Privacy-Preserving Identification via Layered Sparse Code Design: Distributed Servers and Multiple Access Authorization
This work addresses privacy concerns in identification systems for applications like biometrics or secure databases, though it appears incremental as it builds on existing sparse coding and privacy techniques.
The authors tackled the problem of privacy-preserving identification by proposing a layered sparse coding framework that enables efficient similarity search across distributed servers with varying trust levels, achieving computational and storage efficiency in encoding, decoding, and privacy operations.

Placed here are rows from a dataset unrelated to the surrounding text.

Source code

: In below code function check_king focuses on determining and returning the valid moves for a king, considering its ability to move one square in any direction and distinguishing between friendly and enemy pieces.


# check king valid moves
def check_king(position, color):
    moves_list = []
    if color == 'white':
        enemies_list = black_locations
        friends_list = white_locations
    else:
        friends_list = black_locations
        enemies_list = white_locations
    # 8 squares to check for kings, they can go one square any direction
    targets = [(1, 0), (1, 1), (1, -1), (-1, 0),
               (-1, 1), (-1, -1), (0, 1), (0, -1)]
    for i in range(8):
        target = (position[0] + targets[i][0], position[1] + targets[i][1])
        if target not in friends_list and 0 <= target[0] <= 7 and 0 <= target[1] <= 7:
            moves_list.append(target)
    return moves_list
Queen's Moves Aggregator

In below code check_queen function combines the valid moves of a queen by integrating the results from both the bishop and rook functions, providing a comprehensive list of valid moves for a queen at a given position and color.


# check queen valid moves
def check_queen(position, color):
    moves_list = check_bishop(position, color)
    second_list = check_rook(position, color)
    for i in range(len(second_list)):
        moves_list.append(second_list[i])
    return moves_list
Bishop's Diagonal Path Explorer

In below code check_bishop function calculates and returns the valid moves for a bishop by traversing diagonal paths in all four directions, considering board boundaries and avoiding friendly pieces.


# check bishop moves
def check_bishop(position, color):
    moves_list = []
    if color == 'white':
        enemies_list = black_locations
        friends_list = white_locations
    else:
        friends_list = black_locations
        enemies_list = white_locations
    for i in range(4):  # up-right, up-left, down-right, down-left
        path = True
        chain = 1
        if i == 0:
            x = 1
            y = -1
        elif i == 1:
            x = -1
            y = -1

We propose a new computationally efficient privacy-preserving identification framework based on layered sparse coding. The key idea of the proposed framework is a sparsifying transform learning with ambiguization, which consists of a trained linear map, a component-wise nonlinearity and a privacy amplification. We introduce a practical identification framework, which consists of two phases: public and private identification. The public untrusted server provides the fast search service based on the sparse privacy protected codebook stored at its side. The private trusted server or the local client application performs the refined accurate similarity search using the results of the public search and the layered sparse codebooks stored at its side. The private search is performed in the decoded domain and also the accuracy of private search is chosen based on the authorization level of the client. The efficiency of the proposed method is in computational complexity of encoding, decoding, "encryption" (ambiguization) and "decryption" (purification) as well as storage complexity of the codebooks.